What is expected> Quote all of the data below word for word, leaving out the pictures.

Start of Records

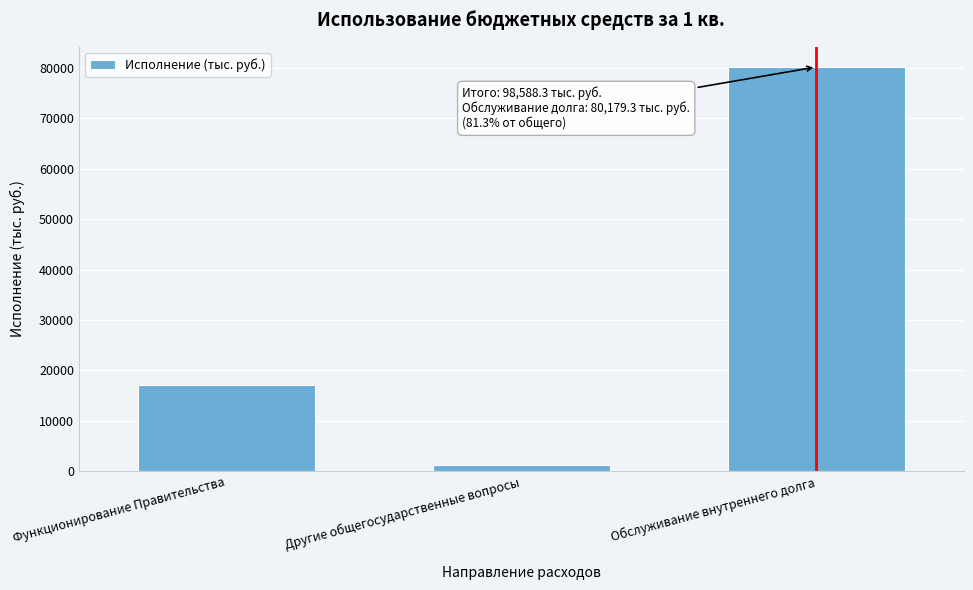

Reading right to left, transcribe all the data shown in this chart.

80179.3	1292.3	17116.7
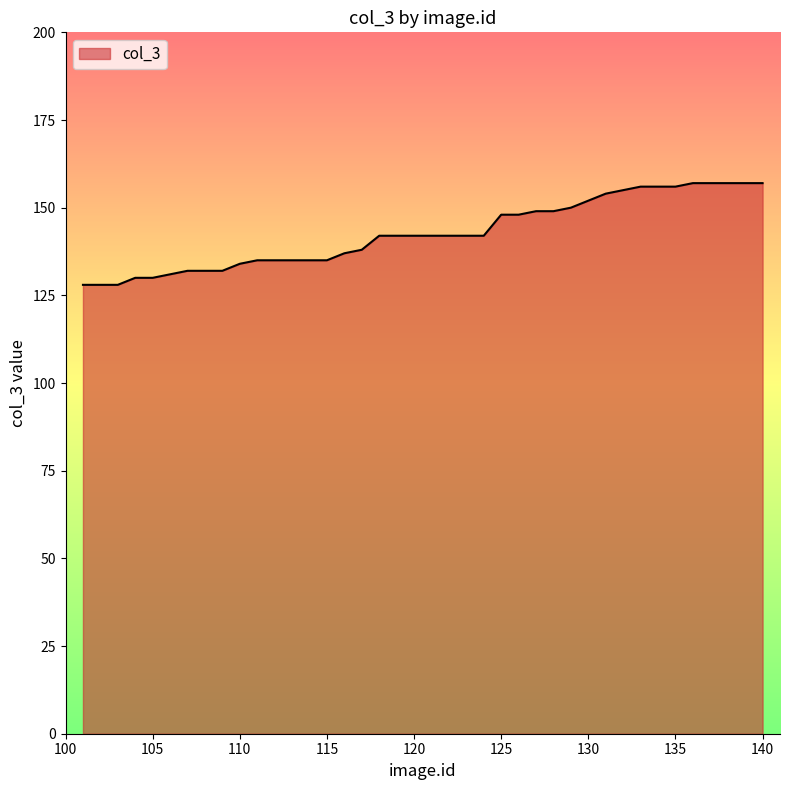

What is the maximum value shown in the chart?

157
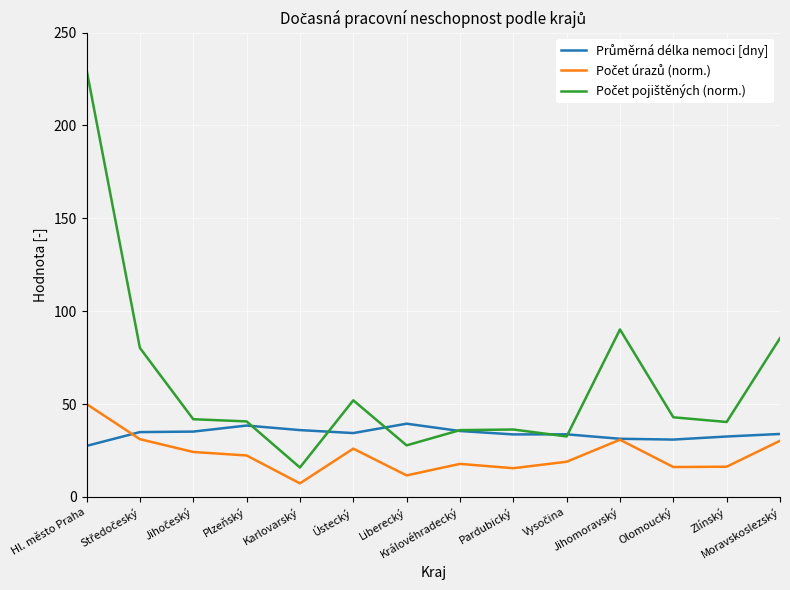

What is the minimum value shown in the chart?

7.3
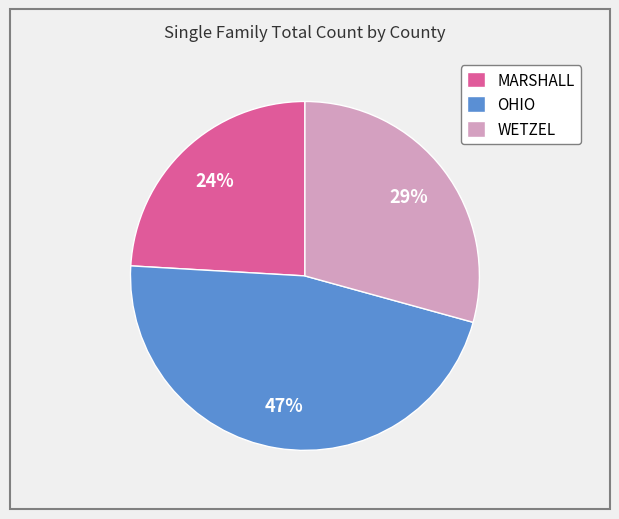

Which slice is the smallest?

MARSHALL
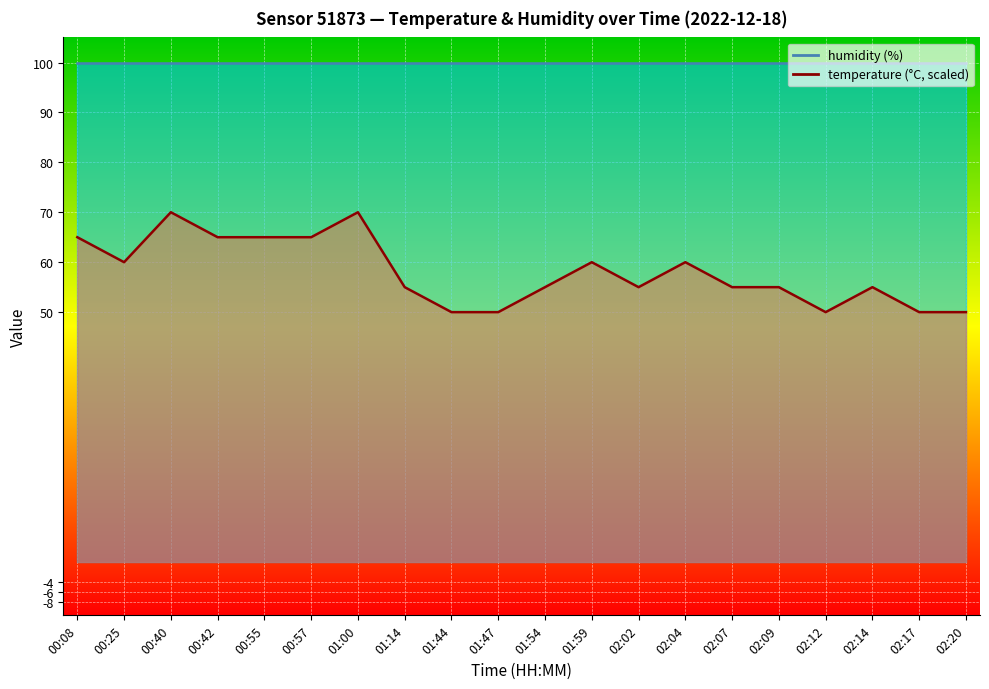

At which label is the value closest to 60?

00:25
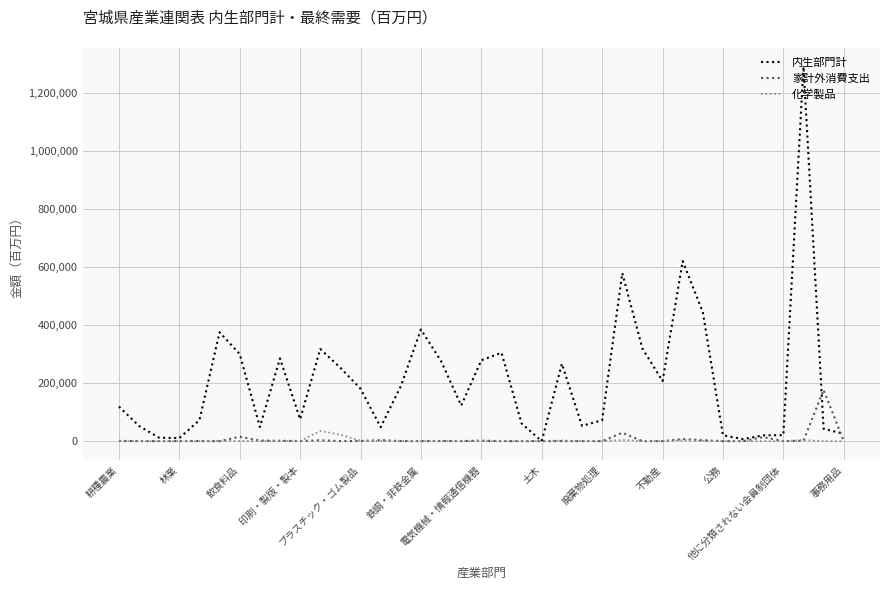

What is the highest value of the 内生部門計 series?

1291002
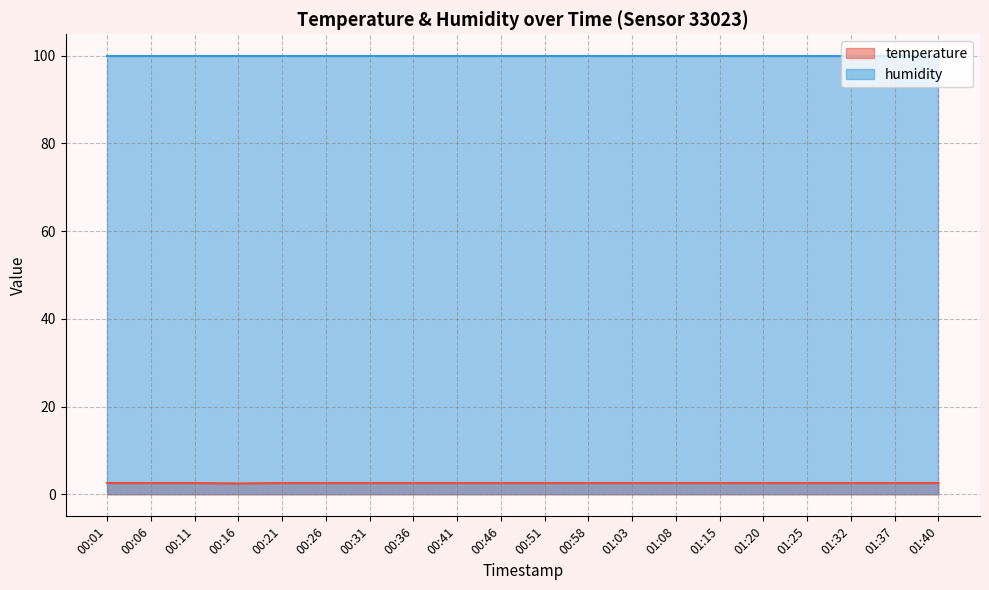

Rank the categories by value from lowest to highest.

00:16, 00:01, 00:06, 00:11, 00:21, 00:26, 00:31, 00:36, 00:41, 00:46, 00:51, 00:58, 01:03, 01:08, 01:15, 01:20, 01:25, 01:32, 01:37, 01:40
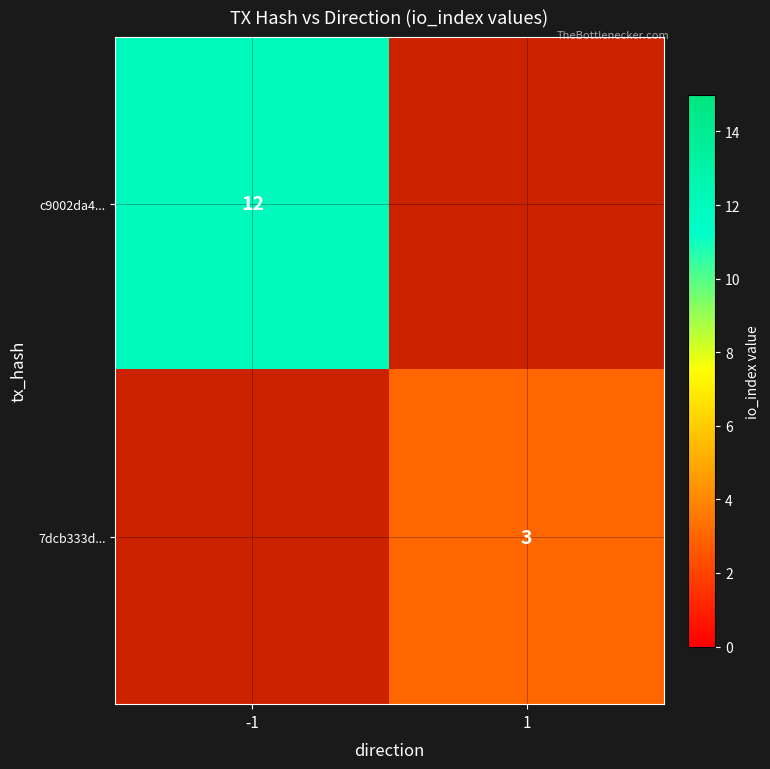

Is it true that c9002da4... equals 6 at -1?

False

End of Records

Written answer>
Reading right to left, transcribe all the data shown in this chart.

80179.3	1292.3	17116.7

What is the maximum value shown in the chart?

157

What is the minimum value shown in the chart?

7.3

Which slice is the smallest?

MARSHALL

At which label is the value closest to 60?

00:25

What is the highest value of the 内生部門計 series?

1291002

Rank the categories by value from lowest to highest.

00:16, 00:01, 00:06, 00:11, 00:21, 00:26, 00:31, 00:36, 00:41, 00:46, 00:51, 00:58, 01:03, 01:08, 01:15, 01:20, 01:25, 01:32, 01:37, 01:40

Is it true that c9002da4... equals 6 at -1?

False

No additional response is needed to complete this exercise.